Michael Arditti

A scrapbook of sketches: James Ivory’s memoir is slipshod and inconsequential

Aged 93, the director looks back on his life in films, but the wit and elegance of Merchant-Ivory productions are sadly missing

James Ivory filming The Bostonians in 1983. [Mikki Ansin/Getty Images]

James Ivory and Ismail Merchant formed the most successful cinematic partnership since Michael Powell and Eric Pressburger. Between the founding of Merchant Ivory in 1961 and Merchant’s death 44 years later, the company produced 42 films, more than half of which were directed by Ivory himself.

Although its range was wider than is often allowed, the company’s fame rests on its adaptation of late 19th- and early 20th-century novels, among them Henry James’s The Europeans, The Bostonians and The Golden Bowl, E.M. Forster’s Howards End, A Room with a View and Maurice, and Jean Rhys’s Quartet. Even their detractors — and there are many — acknowledge the wit, elegance and literary sensibility of Ivory’s direction — qualities which are sadly lacking in these memoirs.

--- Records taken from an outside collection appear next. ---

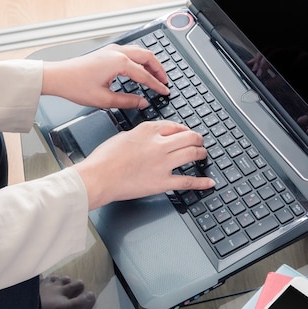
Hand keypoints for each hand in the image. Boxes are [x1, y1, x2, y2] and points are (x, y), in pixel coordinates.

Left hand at [41, 44, 168, 108]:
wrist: (58, 77)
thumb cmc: (76, 85)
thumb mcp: (104, 100)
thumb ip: (127, 101)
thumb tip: (142, 102)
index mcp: (119, 62)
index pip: (145, 75)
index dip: (157, 85)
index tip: (165, 92)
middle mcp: (117, 52)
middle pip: (147, 56)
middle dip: (159, 69)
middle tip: (165, 82)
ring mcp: (112, 50)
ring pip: (140, 51)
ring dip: (151, 62)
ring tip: (156, 75)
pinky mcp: (107, 52)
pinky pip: (131, 52)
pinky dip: (140, 59)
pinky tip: (141, 69)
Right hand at [73, 120, 214, 209]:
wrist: (98, 177)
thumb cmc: (104, 159)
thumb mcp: (124, 136)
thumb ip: (142, 134)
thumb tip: (152, 138)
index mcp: (148, 130)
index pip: (175, 125)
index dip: (184, 130)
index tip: (186, 133)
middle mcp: (159, 144)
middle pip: (189, 137)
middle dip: (198, 139)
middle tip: (200, 142)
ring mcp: (163, 163)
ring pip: (192, 153)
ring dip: (202, 154)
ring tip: (203, 155)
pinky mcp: (162, 182)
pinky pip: (187, 181)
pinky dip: (201, 182)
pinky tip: (209, 182)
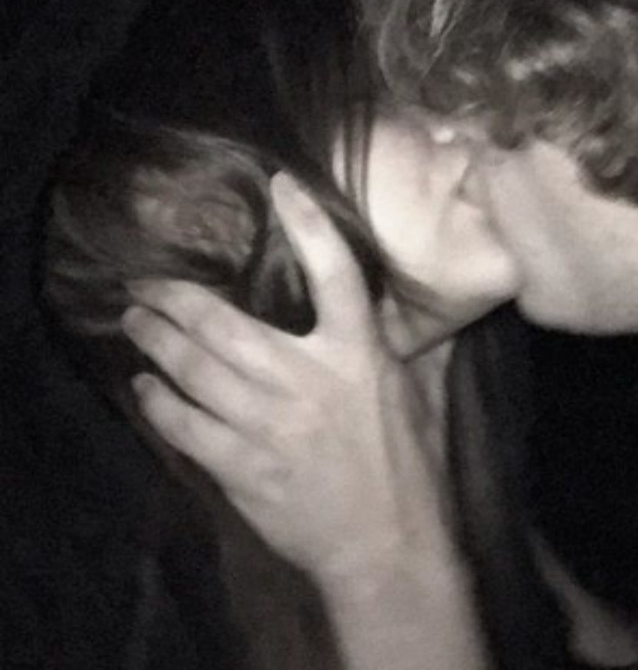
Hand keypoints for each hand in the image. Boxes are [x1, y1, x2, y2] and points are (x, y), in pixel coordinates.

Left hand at [123, 172, 453, 581]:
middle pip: (226, 325)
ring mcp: (269, 425)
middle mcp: (308, 381)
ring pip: (195, 370)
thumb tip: (398, 296)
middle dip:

Ivory is now 93 and the book, edited by the distinguished American novelist Peter Cameron, whose The City of Your Final Destination Ivory filmed in 2009, gives the impression of having been dictated. What else can explain the clumsy inconsequentiality of sentences such as: ‘Her speciality was chicken pot pie; it is not one of my favourite dishes by any means, but the crust was light and flaky — the mark of a good chicken pie, or any pie for that matter’?

Childhood, often the most vivid part of a celebrity memoir, is here both sketchy and dull. When Ivory was ten his mother told him that he was adopted, but he evinces no interest in his birth parents — and precious little in his adopted ones. He writes more about his Irish and southern ancestors than about his immediate family. Despite hints of childhood rivalry, reignited when he assumes his dead father’s place at the head of the table, his sister merits barely a handful of mentions.